Could you print only the lines from the one containing "assign f2 = d2;" through the end of the listing below, unchanged?

**SOURCE DATA**

Segment Open

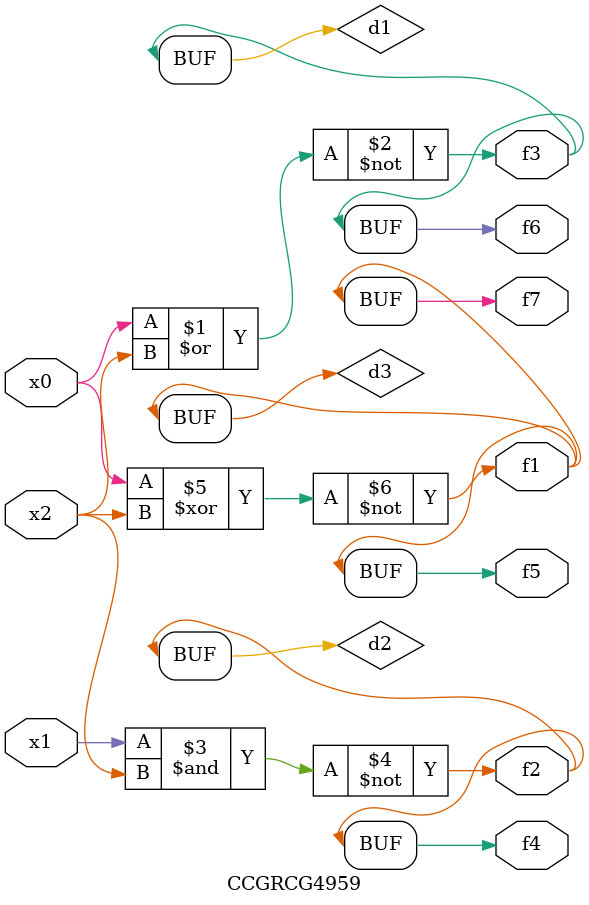
<source format=v>
module CCGRCG4959(
	input x0, x1, x2,
	output f1, f2, f3, f4, f5, f6, f7
);

	wire d1, d2, d3;

	nor (d1, x0, x2);
	nand (d2, x1, x2);
	xnor (d3, x0, x2);
	assign f1 = d3;
	assign f2 = d2;
	assign f3 = d1;
	assign f4 = d2;
	assign f5 = d3;
	assign f6 = d1;
	assign f7 = d3;
endmodule

</source>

Segment Closed

**SOLUTION TO THIS PROBLEM**
	assign f2 = d2;
	assign f3 = d1;
	assign f4 = d2;
	assign f5 = d3;
	assign f6 = d1;
	assign f7 = d3;
endmodule

</source>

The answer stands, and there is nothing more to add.